Ena and her husband welcomed a pair of children into their lives before tragedy struck. Her husband, returning from his duties as state senator, attempted to board a moving train and was thrown beneath the cars. He died of his injuries on October the 2nd, 1882, at the age of 39. Ena was 33, with a six-year-old son and a daughter not yet two years old. Even in the face of her loss and her grief, Ena remained convinced that she had made the right decision in marrying Mr. Ballantine. When Doctor Carver and Buffalo Bill joined forces to launch the Wild West show in 1883, she wrote "Carver is in America now and has joined Buffalo Bill in his 'play.' How thankful that I am as I am. The quiet dignity of my home life is worth a world of such as that."
Ena turned the operation of the ranch that had been her husband's over to a local rancher named Washington McClary, unaware that Mr. McClary had been secretly in love with the beautiful southern belle for years. The two grew close, and the two were married in early July of 1884, with Ena expecting their child. The two set off on a honeymoon, but on the return trip their wagon hit a rut in the road and overturned, breaking Ena's neck and killing her unborn child. Ena died days later and was buried next to her parents.

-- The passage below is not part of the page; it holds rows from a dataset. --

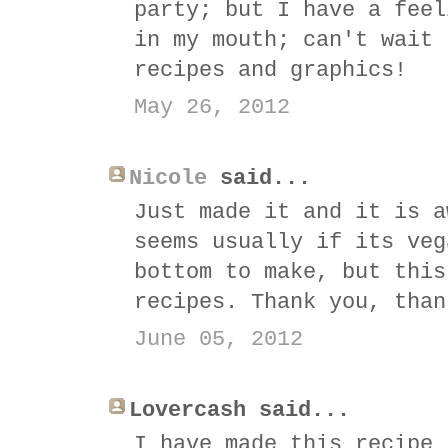
party; but I have a feel
in my mouth; can't wait 
recipes and graphics!
May 26, 2012
Nicole
said...
Just made it and it is a
seems usually if its veg
bottom to make, but this
recipes. Thank you, than
June 05, 2012
Lovercash said...
I have made this recipe 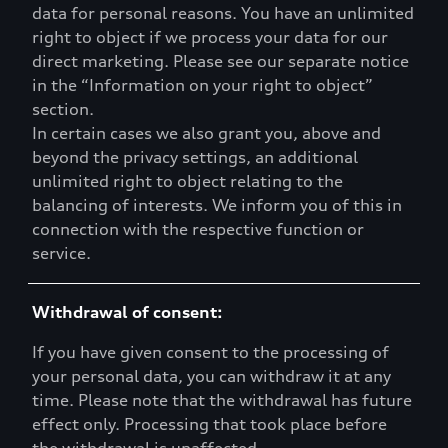
data for personal reasons. You have an unlimited
right to object if we process your data for our
direct marketing. Please see our separate notice
in the “Information on your right to object”
section.
In certain cases we also grant you, above and
beyond the privacy settings, an additional
unlimited right to object relating to the
balancing of interests. We inform you of this in
connection with the respective function or
service.
Withdrawal of consent:
If you have given consent to the processing of
your personal data, you can withdraw it at any
time. Please note that the withdrawal has future
effect only. Processing that took place before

Ena's life, like Texas Jack's, was tragically cut short. Jack was 33 when he died in Leadville. Ena was 35. Despite the brevity of her often tragic life, the words she recorded in her journals have lived on, allowing historians and researchers an intimate glimpse at life on the Nebraska frontier after the Civil War. Ena's journals and the mementos she collected are a part of History Nebraska's Ballantine Family Collection. She was born Annie Palmer. She sometimes called herself Ena Raymonde. When she was riding with Texas Jack, Ena was dubbed Pa-he-minny-minnsh, or "Little Curly Hair," by a Pawnee friend of the scout. When she was married the first time she was Mrs. David Coulter Ballantine, and for just under two weeks before her death she was Mrs. McClary. But history remembers her not for the names she was given, but for the one she earned—Ena of the Plains.